# The Shrinking US dollar and American Missions.



## Puritan Sailor (Jan 17, 2008)

I just received this in an email from Action International about the effects of the falling US dollar on the mission field. Any missionaries here wish to confirm this? Any suggestions on how churches can help work through this? 



> This article below was written a missionary in Colombia name Dale Meade.
> _______________________________________
> 
> The Incredible Shrinking Dollar
> ...


----------



## Blueridge Believer (Jan 17, 2008)

I've heard the same kind of stories from people on the field in Bulgaria and Romania. They say they're being squeezed badly in food costs and rent.


----------



## VictorBravo (Jan 17, 2008)

Sounds plausible. This chart is from Yahoo finance. It shows Columbian pesos to the dollar. It shows a general drop from around 2650 to 2000 from July 06 to the present. That's about a 25% decline in a year and a half.


----------



## VictorBravo (Jan 17, 2008)

BTW, this is the chart for the past five years.


----------



## Ravens (Jan 17, 2008)

We had two missionaries from an eastern European country at my church a few months ago who essentially said the same thing: Namely, that they needed more money. Not because of a drop-off in support, but because the same amount of money was purchasing less and less as the dollar declined.


----------



## kvanlaan (Jan 20, 2008)

This is part of why we work in the local economy. I am fortunate to have a job that pays fairly well here (though to just about anyone living in the US, it would be an utterly laughable salary). I teach english but am paid in local currency, so that as we watch the USD go down the tubes in relation, we are still somewhat protected. The other problem here, inflation, is more of a burden, especially on the locals. Pork is a staple here and has gone (percentage-wise) through the roof. In economies like this, a little tentmaking goes a long way. We knew of some people on support who were on the way over here to serve just before the bottom fell out on the S African Rand some years ago. Suddenly, rent, etc. was all out of reach. We know it may have been the Lord providentially closing a door but it sure did hurt to watch it happen.


----------



## Pergamum (Jan 20, 2008)

The solution is simple if a few churches merely adjust for this change. Right now, I read from Barna that only about 3% of all church monies go to foreign missions, so there should be plenty of willing souls ready to chip in a few extra dollars and plenty of church monies that could be diverted.

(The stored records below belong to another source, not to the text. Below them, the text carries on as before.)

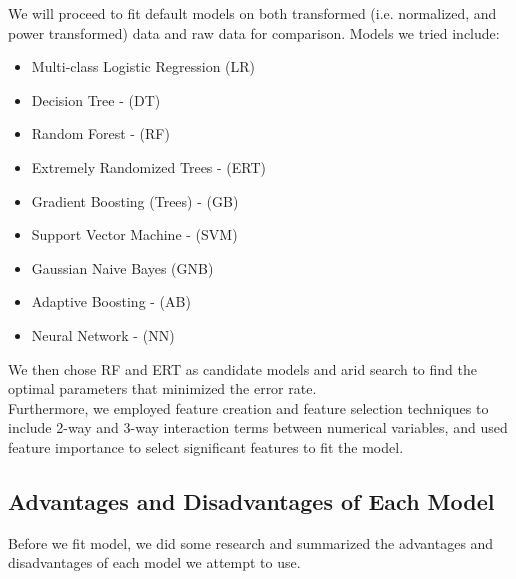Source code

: \documentclass[11pt]{article}
\begin{document}
\noindent We will proceed to fit default models on both transformed (i.e. normalized, and power transformed) data and raw data for comparison. Models we tried include:
\begin{itemize}
\setlength\itemsep{0cm}
\item Multi-class Logistic Regression (LR)
\item Decision Tree - (DT)
\item Random Forest - (RF)
\item Extremely Randomized Trees - (ERT)
\item Gradient Boosting (Trees) - (GB)
\item Support Vector Machine - (SVM)
\item Gaussian Naive Bayes (GNB)
\item Adaptive Boosting - (AB)
\item Neural Network - (NN)
\end{itemize}
We then chose RF and ERT as candidate models and arid search to find the optimal parameters that minimized the error rate. \\

\noindent Furthermore, we employed feature creation and feature selection techniques to include 2-way and 3-way interaction terms between numerical variables, and used feature importance to select significant features to fit the model. 

\subsection{Advantages and Disadvantages of Each Model}
Before we fit model, we did some research and summarized the advantages and disadvantages of each model we attempt to use.
\end{document}
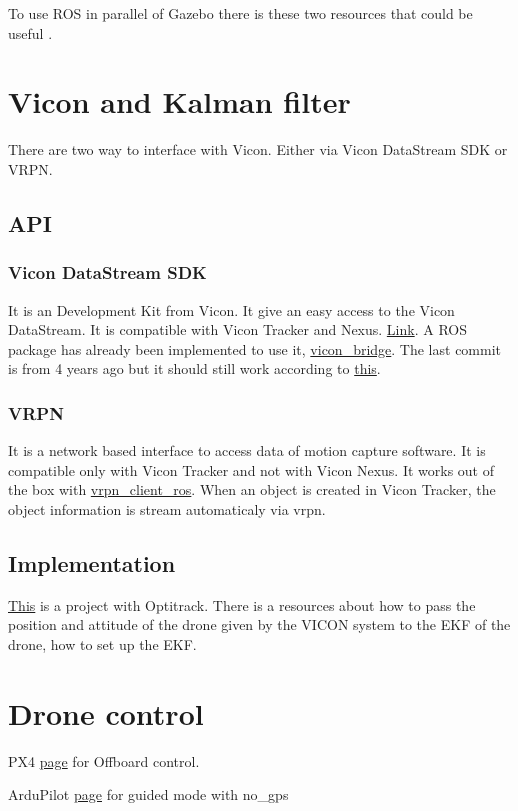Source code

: To use ROS in parallel of Gazebo there is these two resources that could be useful \cite{youtube_gazebo_ros} \cite{github_gazebo_ros}.



\section{Vicon and Kalman filter}
There are two way to interface with Vicon. Either via Vicon DataStream SDK or VRPN.

\subsection{API}
\subsubsection{Vicon DataStream SDK}
It is an Development Kit from Vicon. It give an easy access to the Vicon DataStream. It is compatible with Vicon Tracker and Nexus. \href{https://www.vicon.com/downloads/utilities-and-sdk/datastream-sdk}{Link}. A ROS package has already been implemented to use it, \href{https://github.com/ethz-asl/vicon_bridge}{vicon\_bridge}.
The last commit is from 4 years ago but it should still work according to \href{https://answers.ros.org/question/329849/which-ros-package-use-with-vicon/}{this}.

\subsubsection{VRPN}
It is a network based interface to access data of motion capture software. It is compatible only with Vicon Tracker and not with Vicon Nexus. It works out of the box with \href{https://wiki.ros.org/vrpn_client_ros}{vrpn\_client\_ros}. When an object is created in Vicon Tracker, the object information is stream automaticaly via vrpn.

\subsection{Implementation}
\href{http://ardupilot.org/copter/docs/common-optitrack.html#common-optitrack}{This} is a project with Optitrack. There is a resources about how to pass the position and attitude of the drone given by the VICON system to the EKF of the drone, how to set up the EKF.

\section{Drone control}
PX4 \href{https://discuss.ardupilot.org/t/offboard-control/37869}{page} for Offboard control.

ArduPilot \href{http://ardupilot.org/copter/docs/ac2_guidedmode.html#guided-nogps}{page} for guided mode with no\_gps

Most mission groups have a range of support that missionaries can choose from. The lowest range is the "survival" range but most groups encourage their missionaries to take the top range or near the top to account for such things as this. Thus, there is a "padding" to account for all those unexpected crises thatr always seem to happen. 

Also, many mission groups figure in a one time support amount that is equal to 3 months of support as an extra padding so that - in case of bad times - the missionary has several months to tell their churches and so that their churches can adjust their giving to adjust for any economic changes.


----------



## JBaldwin (Jan 20, 2008)

Though I cannot verify this particular situation, but I know from experience that the changes in the dollar can severely affect missionary income. When I was serving in France, the value of the dollar dropped significantly, and in a matter of a few months, my buying power was half of what it was. It's something that churches need to be aware of.


----------